[Supplied information Boundary: Start]

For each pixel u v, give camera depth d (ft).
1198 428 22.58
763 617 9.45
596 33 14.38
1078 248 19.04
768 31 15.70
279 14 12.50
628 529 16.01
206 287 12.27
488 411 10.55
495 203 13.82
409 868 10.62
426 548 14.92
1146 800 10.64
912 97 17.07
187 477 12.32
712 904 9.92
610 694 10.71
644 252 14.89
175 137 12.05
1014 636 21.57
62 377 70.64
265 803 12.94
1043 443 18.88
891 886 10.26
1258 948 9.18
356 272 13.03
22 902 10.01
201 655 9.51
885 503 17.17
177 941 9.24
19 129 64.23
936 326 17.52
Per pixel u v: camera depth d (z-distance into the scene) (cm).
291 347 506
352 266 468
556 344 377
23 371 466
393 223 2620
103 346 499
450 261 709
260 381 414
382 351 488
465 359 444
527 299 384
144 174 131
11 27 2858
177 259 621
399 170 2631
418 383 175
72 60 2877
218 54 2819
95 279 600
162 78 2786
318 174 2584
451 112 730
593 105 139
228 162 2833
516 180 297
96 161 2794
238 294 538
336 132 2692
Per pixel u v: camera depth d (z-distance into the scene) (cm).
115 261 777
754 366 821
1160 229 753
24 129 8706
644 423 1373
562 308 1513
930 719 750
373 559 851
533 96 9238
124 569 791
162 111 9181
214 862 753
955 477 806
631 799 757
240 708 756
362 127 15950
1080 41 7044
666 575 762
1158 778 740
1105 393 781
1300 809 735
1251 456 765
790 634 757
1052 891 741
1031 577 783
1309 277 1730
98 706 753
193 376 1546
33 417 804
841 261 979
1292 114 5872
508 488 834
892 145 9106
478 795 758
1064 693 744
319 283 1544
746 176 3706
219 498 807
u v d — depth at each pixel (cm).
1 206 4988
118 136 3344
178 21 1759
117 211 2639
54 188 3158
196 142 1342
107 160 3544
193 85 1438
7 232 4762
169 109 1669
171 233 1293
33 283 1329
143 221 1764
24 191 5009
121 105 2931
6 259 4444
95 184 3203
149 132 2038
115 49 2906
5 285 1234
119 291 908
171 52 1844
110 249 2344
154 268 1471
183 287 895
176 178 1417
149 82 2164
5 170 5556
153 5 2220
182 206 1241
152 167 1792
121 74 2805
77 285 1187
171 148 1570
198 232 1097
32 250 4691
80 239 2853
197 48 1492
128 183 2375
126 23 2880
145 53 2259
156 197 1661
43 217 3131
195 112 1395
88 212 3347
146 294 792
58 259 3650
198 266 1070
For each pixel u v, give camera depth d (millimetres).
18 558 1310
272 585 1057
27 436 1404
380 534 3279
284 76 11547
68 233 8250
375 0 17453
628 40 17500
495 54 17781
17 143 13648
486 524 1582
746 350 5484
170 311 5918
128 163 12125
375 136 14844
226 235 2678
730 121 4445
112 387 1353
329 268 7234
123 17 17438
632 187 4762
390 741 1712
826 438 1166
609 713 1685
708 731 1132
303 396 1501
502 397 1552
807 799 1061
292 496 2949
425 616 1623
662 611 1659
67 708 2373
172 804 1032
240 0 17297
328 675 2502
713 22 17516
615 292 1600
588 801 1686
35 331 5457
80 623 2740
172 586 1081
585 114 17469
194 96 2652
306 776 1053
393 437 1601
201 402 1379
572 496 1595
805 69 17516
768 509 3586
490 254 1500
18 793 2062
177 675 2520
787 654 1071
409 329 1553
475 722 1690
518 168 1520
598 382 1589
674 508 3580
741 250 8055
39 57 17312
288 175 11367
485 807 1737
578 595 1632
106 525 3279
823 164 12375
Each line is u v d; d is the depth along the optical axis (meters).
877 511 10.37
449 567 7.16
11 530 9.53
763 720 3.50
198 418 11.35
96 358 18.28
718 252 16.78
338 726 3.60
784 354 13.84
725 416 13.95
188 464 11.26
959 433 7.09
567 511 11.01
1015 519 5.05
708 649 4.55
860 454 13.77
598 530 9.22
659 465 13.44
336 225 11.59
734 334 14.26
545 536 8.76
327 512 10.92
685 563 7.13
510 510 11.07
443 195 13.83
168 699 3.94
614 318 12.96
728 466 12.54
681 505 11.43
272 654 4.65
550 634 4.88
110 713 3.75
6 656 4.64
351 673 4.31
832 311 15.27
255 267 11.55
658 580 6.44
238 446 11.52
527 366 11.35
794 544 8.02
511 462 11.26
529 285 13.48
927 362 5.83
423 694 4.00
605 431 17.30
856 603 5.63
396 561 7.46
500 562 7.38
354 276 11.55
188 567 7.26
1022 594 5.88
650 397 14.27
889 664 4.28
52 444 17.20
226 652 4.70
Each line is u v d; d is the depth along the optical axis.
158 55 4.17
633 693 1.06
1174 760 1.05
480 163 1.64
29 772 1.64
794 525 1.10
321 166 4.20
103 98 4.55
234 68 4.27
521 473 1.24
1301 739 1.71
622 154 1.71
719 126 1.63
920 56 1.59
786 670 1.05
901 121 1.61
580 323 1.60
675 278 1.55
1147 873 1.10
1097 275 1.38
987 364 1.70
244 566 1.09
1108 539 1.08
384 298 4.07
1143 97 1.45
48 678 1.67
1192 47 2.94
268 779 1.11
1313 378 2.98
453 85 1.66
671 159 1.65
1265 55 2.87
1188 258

[Supplied information Boundary: End]

## Task directions
Every line of the data above should be output exactly as written.

## Answer
For each pixel u v, give camera depth d (ft).
1198 428 22.58
763 617 9.45
596 33 14.38
1078 248 19.04
768 31 15.70
279 14 12.50
628 529 16.01
206 287 12.27
488 411 10.55
495 203 13.82
409 868 10.62
426 548 14.92
1146 800 10.64
912 97 17.07
187 477 12.32
712 904 9.92
610 694 10.71
644 252 14.89
175 137 12.05
1014 636 21.57
62 377 70.64
265 803 12.94
1043 443 18.88
891 886 10.26
1258 948 9.18
356 272 13.03
22 902 10.01
201 655 9.51
885 503 17.17
177 941 9.24
19 129 64.23
936 326 17.52
Per pixel u v: camera depth d (z-distance into the scene) (cm).
291 347 506
352 266 468
556 344 377
23 371 466
393 223 2620
103 346 499
450 261 709
260 381 414
382 351 488
465 359 444
527 299 384
144 174 131
11 27 2858
177 259 621
399 170 2631
418 383 175
72 60 2877
218 54 2819
95 279 600
162 78 2786
318 174 2584
451 112 730
593 105 139
228 162 2833
516 180 297
96 161 2794
238 294 538
336 132 2692
Per pixel u v: camera depth d (z-distance into the scene) (cm).
115 261 777
754 366 821
1160 229 753
24 129 8706
644 423 1373
562 308 1513
930 719 750
373 559 851
533 96 9238
124 569 791
162 111 9181
214 862 753
955 477 806
631 799 757
240 708 756
362 127 15950
1080 41 7044
666 575 762
1158 778 740
1105 393 781
1300 809 735
1251 456 765
790 634 757
1052 891 741
1031 577 783
1309 277 1730
98 706 753
193 376 1546
33 417 804
841 261 979
1292 114 5872
508 488 834
892 145 9106
478 795 758
1064 693 744
319 283 1544
746 176 3706
219 498 807
u v d — depth at each pixel (cm).
1 206 4988
118 136 3344
178 21 1759
117 211 2639
54 188 3158
196 142 1342
107 160 3544
193 85 1438
7 232 4762
169 109 1669
171 233 1293
33 283 1329
143 221 1764
24 191 5009
121 105 2931
6 259 4444
95 184 3203
149 132 2038
115 49 2906
5 285 1234
119 291 908
171 52 1844
110 249 2344
154 268 1471
183 287 895
176 178 1417
149 82 2164
5 170 5556
153 5 2220
182 206 1241
152 167 1792
121 74 2805
77 285 1187
171 148 1570
198 232 1097
32 250 4691
80 239 2853
197 48 1492
128 183 2375
126 23 2880
145 53 2259
156 197 1661
43 217 3131
195 112 1395
88 212 3347
146 294 792
58 259 3650
198 266 1070
For each pixel u v, give camera depth d (millimetres).
18 558 1310
272 585 1057
27 436 1404
380 534 3279
284 76 11547
68 233 8250
375 0 17453
628 40 17500
495 54 17781
17 143 13648
486 524 1582
746 350 5484
170 311 5918
128 163 12125
375 136 14844
226 235 2678
730 121 4445
112 387 1353
329 268 7234
123 17 17438
632 187 4762
390 741 1712
826 438 1166
609 713 1685
708 731 1132
303 396 1501
502 397 1552
807 799 1061
292 496 2949
425 616 1623
662 611 1659
67 708 2373
172 804 1032
240 0 17297
328 675 2502
713 22 17516
615 292 1600
588 801 1686
35 331 5457
80 623 2740
172 586 1081
585 114 17469
194 96 2652
306 776 1053
393 437 1601
201 402 1379
572 496 1595
805 69 17516
768 509 3586
490 254 1500
18 793 2062
177 675 2520
787 654 1071
409 329 1553
475 722 1690
518 168 1520
598 382 1589
674 508 3580
741 250 8055
39 57 17312
288 175 11367
485 807 1737
578 595 1632
106 525 3279
823 164 12375
Each line is u v d; d is the depth along the optical axis (meters).
877 511 10.37
449 567 7.16
11 530 9.53
763 720 3.50
198 418 11.35
96 358 18.28
718 252 16.78
338 726 3.60
784 354 13.84
725 416 13.95
188 464 11.26
959 433 7.09
567 511 11.01
1015 519 5.05
708 649 4.55
860 454 13.77
598 530 9.22
659 465 13.44
336 225 11.59
734 334 14.26
545 536 8.76
327 512 10.92
685 563 7.13
510 510 11.07
443 195 13.83
168 699 3.94
614 318 12.96
728 466 12.54
681 505 11.43
272 654 4.65
550 634 4.88
110 713 3.75
6 656 4.64
351 673 4.31
832 311 15.27
255 267 11.55
658 580 6.44
238 446 11.52
527 366 11.35
794 544 8.02
511 462 11.26
529 285 13.48
927 362 5.83
423 694 4.00
605 431 17.30
856 603 5.63
396 561 7.46
500 562 7.38
354 276 11.55
188 567 7.26
1022 594 5.88
650 397 14.27
889 664 4.28
52 444 17.20
226 652 4.70
Each line is u v d; d is the depth along the optical axis.
158 55 4.17
633 693 1.06
1174 760 1.05
480 163 1.64
29 772 1.64
794 525 1.10
321 166 4.20
103 98 4.55
234 68 4.27
521 473 1.24
1301 739 1.71
622 154 1.71
719 126 1.63
920 56 1.59
786 670 1.05
901 121 1.61
580 323 1.60
675 278 1.55
1147 873 1.10
1097 275 1.38
987 364 1.70
244 566 1.09
1108 539 1.08
384 298 4.07
1143 97 1.45
48 678 1.67
1192 47 2.94
268 779 1.11
1313 378 2.98
453 85 1.66
671 159 1.65
1265 55 2.87
1188 258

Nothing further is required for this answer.